Restate the full listing word for word and leave the pictures out.

::::

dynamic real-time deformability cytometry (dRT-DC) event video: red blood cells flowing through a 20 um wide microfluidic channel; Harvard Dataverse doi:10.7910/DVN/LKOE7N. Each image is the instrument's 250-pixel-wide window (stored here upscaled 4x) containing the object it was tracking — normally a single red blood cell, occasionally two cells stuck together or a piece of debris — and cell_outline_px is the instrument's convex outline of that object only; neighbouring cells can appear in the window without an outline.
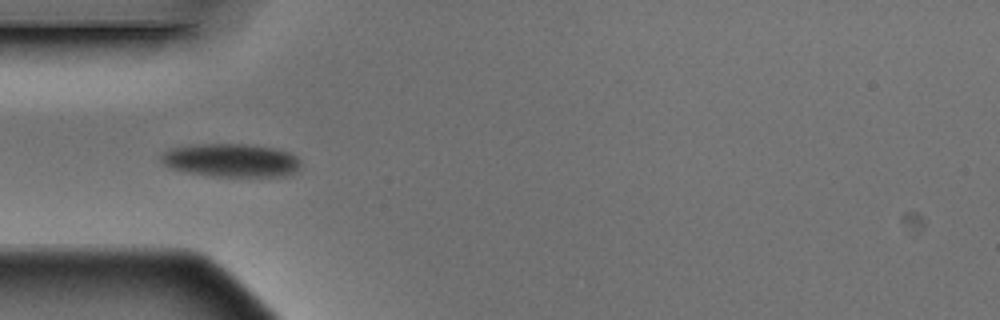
{"species": "Egyptian fruit bat (a non-hibernating species)", "species_latin": "Rousettus aegyptiacus", "temperature_condition": "warm", "stored_images_in_passage": 5, "camera_frame_rate_fps": 3000, "um_per_image_px": 0.085, "animal": {"sex": "male"}, "frame": {"image": 1, "passage_image": 5, "time_ms": 1.333, "image_size_px": [1000, 320], "cell_outline_px": [[300, 168], [296, 172], [288, 176], [208, 176], [184, 172], [172, 168], [164, 164], [160, 160], [160, 156], [164, 152], [172, 148], [196, 144], [244, 144], [272, 148], [288, 152], [296, 156], [300, 160]], "centroid_in_image_um": [19.65, 13.64], "position_along_channel_um": 65.4, "area_um2": 27.17}}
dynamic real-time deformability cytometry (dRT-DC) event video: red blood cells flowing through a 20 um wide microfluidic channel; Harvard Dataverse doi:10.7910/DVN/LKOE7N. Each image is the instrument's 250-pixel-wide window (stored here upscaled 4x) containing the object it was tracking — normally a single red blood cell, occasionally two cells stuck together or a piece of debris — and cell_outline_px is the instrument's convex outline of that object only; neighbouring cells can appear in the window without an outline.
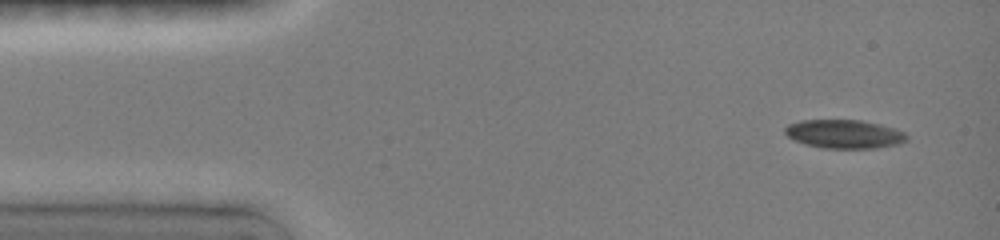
{"species": "common noctule bat (a hibernating species)", "species_latin": "Nyctalus noctula", "temperature_condition": "room temperature", "stored_images_in_passage": 7, "camera_frame_rate_fps": 3000, "um_per_image_px": 0.085, "animal": {"sex": "female", "body_mass_g": 19.0, "forearm_length_mm": 51.5}, "frame": {"image": 1, "passage_image": 1, "time_ms": 0.0, "image_size_px": [1000, 240], "cell_outline_px": [[908, 140], [900, 144], [876, 148], [824, 148], [808, 144], [796, 140], [788, 136], [784, 132], [784, 128], [788, 124], [800, 120], [860, 120], [880, 124], [904, 132], [908, 136]], "centroid_in_image_um": [71.79, 11.39], "position_along_channel_um": 13.2, "area_um2": 20.23}}
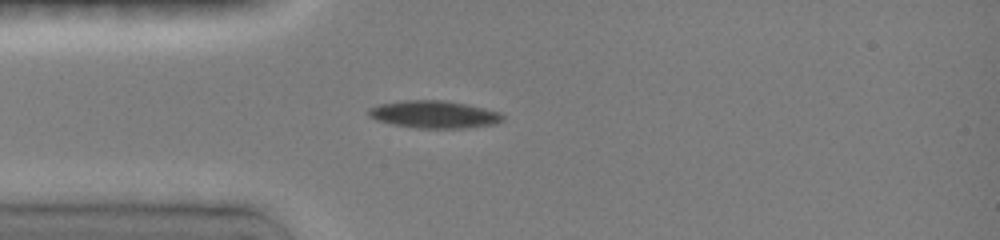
{"frame": {"image": 2, "passage_image": 4, "time_ms": 3.0, "image_size_px": [1000, 240], "cell_outline_px": [[504, 120], [496, 124], [464, 128], [416, 128], [392, 124], [376, 120], [368, 116], [368, 108], [380, 104], [400, 100], [444, 100], [468, 104], [500, 112], [504, 116]], "centroid_in_image_um": [36.9, 9.72], "position_along_channel_um": 48.1, "area_um2": 21.68}}
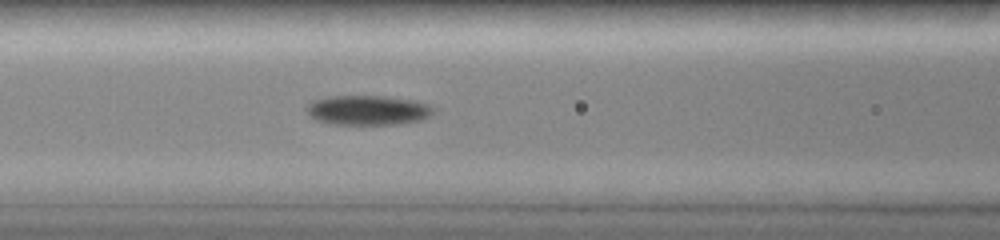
{"frame": {"image": 3, "passage_image": 7, "time_ms": 5.333, "image_size_px": [1000, 240], "cell_outline_px": [[432, 112], [428, 116], [420, 120], [400, 124], [328, 124], [316, 120], [308, 116], [308, 104], [312, 100], [332, 96], [380, 96], [416, 100], [428, 104], [432, 108]], "centroid_in_image_um": [31.23, 9.37], "position_along_channel_um": 135.4, "area_um2": 21.85}}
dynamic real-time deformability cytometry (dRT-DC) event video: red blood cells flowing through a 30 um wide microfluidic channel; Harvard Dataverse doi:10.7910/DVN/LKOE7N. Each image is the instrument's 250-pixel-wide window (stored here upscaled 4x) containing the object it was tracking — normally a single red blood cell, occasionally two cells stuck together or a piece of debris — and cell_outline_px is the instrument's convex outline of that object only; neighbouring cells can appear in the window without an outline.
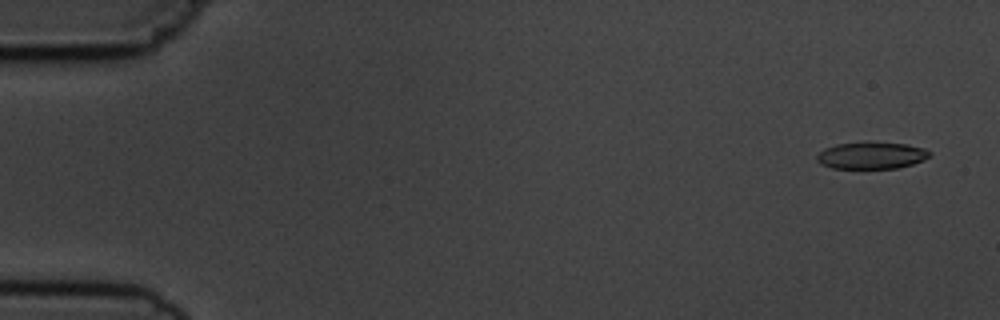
{"species": "common noctule bat (a hibernating species)", "species_latin": "Nyctalus noctula", "temperature_condition": "cold", "stored_images_in_passage": 5, "camera_frame_rate_fps": 3000, "um_per_image_px": 0.085, "animal": {"sex": "male", "body_mass_g": 19.5, "forearm_length_mm": 54.6}, "frame": {"image": 1, "passage_image": 1, "time_ms": 0.0, "image_size_px": [1000, 320], "cell_outline_px": [[932, 152], [924, 160], [900, 168], [832, 168], [820, 164], [816, 160], [816, 156], [824, 148], [836, 144], [904, 144], [924, 148]], "centroid_in_image_um": [74.06, 13.25], "position_along_channel_um": 10.9, "area_um2": 17.11}}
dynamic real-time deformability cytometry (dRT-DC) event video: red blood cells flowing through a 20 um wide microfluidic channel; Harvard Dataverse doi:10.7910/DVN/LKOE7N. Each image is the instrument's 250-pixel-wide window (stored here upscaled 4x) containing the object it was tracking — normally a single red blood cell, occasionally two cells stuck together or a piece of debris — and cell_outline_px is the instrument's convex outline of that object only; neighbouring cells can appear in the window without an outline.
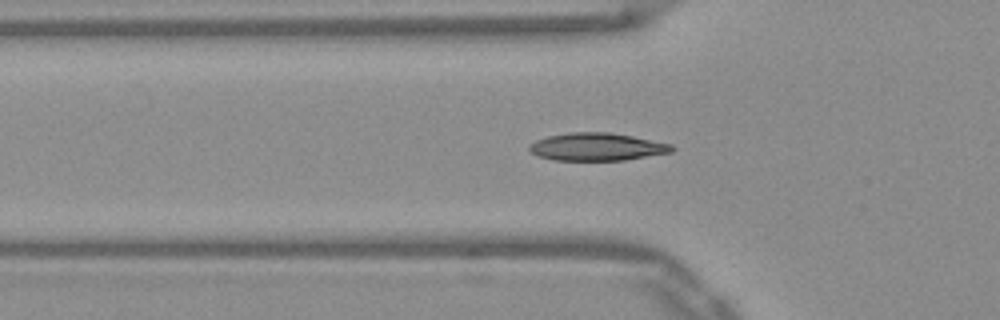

::::

**The response:**
dynamic real-time deformability cytometry (dRT-DC) event video: red blood cells flowing through a 20 um wide microfluidic channel; Harvard Dataverse doi:10.7910/DVN/LKOE7N. Each image is the instrument's 250-pixel-wide window (stored here upscaled 4x) containing the object it was tracking — normally a single red blood cell, occasionally two cells stuck together or a piece of debris — and cell_outline_px is the instrument's convex outline of that object only; neighbouring cells can appear in the window without an outline.
{"species": "Egyptian fruit bat (a non-hibernating species)", "species_latin": "Rousettus aegyptiacus", "temperature_condition": "warm", "stored_images_in_passage": 5, "camera_frame_rate_fps": 3000, "um_per_image_px": 0.085, "animal": {"sex": "male"}, "frame": {"image": 1, "passage_image": 5, "time_ms": 1.333, "image_size_px": [1000, 320], "cell_outline_px": [[300, 168], [296, 172], [288, 176], [208, 176], [184, 172], [172, 168], [164, 164], [160, 160], [160, 156], [164, 152], [172, 148], [196, 144], [244, 144], [272, 148], [288, 152], [296, 156], [300, 160]], "centroid_in_image_um": [19.65, 13.64], "position_along_channel_um": 65.4, "area_um2": 27.17}}
dynamic real-time deformability cytometry (dRT-DC) event video: red blood cells flowing through a 20 um wide microfluidic channel; Harvard Dataverse doi:10.7910/DVN/LKOE7N. Each image is the instrument's 250-pixel-wide window (stored here upscaled 4x) containing the object it was tracking — normally a single red blood cell, occasionally two cells stuck together or a piece of debris — and cell_outline_px is the instrument's convex outline of that object only; neighbouring cells can appear in the window without an outline.
{"species": "common noctule bat (a hibernating species)", "species_latin": "Nyctalus noctula", "temperature_condition": "room temperature", "stored_images_in_passage": 7, "camera_frame_rate_fps": 3000, "um_per_image_px": 0.085, "animal": {"sex": "female", "body_mass_g": 19.0, "forearm_length_mm": 51.5}, "frame": {"image": 1, "passage_image": 1, "time_ms": 0.0, "image_size_px": [1000, 240], "cell_outline_px": [[908, 140], [900, 144], [876, 148], [824, 148], [808, 144], [796, 140], [788, 136], [784, 132], [784, 128], [788, 124], [800, 120], [860, 120], [880, 124], [904, 132], [908, 136]], "centroid_in_image_um": [71.79, 11.39], "position_along_channel_um": 13.2, "area_um2": 20.23}}
{"frame": {"image": 2, "passage_image": 4, "time_ms": 3.0, "image_size_px": [1000, 240], "cell_outline_px": [[504, 120], [496, 124], [464, 128], [416, 128], [392, 124], [376, 120], [368, 116], [368, 108], [380, 104], [400, 100], [444, 100], [468, 104], [500, 112], [504, 116]], "centroid_in_image_um": [36.9, 9.72], "position_along_channel_um": 48.1, "area_um2": 21.68}}
{"frame": {"image": 3, "passage_image": 7, "time_ms": 5.333, "image_size_px": [1000, 240], "cell_outline_px": [[432, 112], [428, 116], [420, 120], [400, 124], [328, 124], [316, 120], [308, 116], [308, 104], [312, 100], [332, 96], [380, 96], [416, 100], [428, 104], [432, 108]], "centroid_in_image_um": [31.23, 9.37], "position_along_channel_um": 135.4, "area_um2": 21.85}}
dynamic real-time deformability cytometry (dRT-DC) event video: red blood cells flowing through a 30 um wide microfluidic channel; Harvard Dataverse doi:10.7910/DVN/LKOE7N. Each image is the instrument's 250-pixel-wide window (stored here upscaled 4x) containing the object it was tracking — normally a single red blood cell, occasionally two cells stuck together or a piece of debris — and cell_outline_px is the instrument's convex outline of that object only; neighbouring cells can appear in the window without an outline.
{"species": "common noctule bat (a hibernating species)", "species_latin": "Nyctalus noctula", "temperature_condition": "cold", "stored_images_in_passage": 5, "camera_frame_rate_fps": 3000, "um_per_image_px": 0.085, "animal": {"sex": "male", "body_mass_g": 19.5, "forearm_length_mm": 54.6}, "frame": {"image": 1, "passage_image": 1, "time_ms": 0.0, "image_size_px": [1000, 320], "cell_outline_px": [[932, 152], [924, 160], [900, 168], [832, 168], [820, 164], [816, 160], [816, 156], [824, 148], [836, 144], [904, 144], [924, 148]], "centroid_in_image_um": [74.06, 13.25], "position_along_channel_um": 10.9, "area_um2": 17.11}}
dynamic real-time deformability cytometry (dRT-DC) event video: red blood cells flowing through a 20 um wide microfluidic channel; Harvard Dataverse doi:10.7910/DVN/LKOE7N. Each image is the instrument's 250-pixel-wide window (stored here upscaled 4x) containing the object it was tracking — normally a single red blood cell, occasionally two cells stuck together or a piece of debris — and cell_outline_px is the instrument's convex outline of that object only; neighbouring cells can appear in the window without an outline.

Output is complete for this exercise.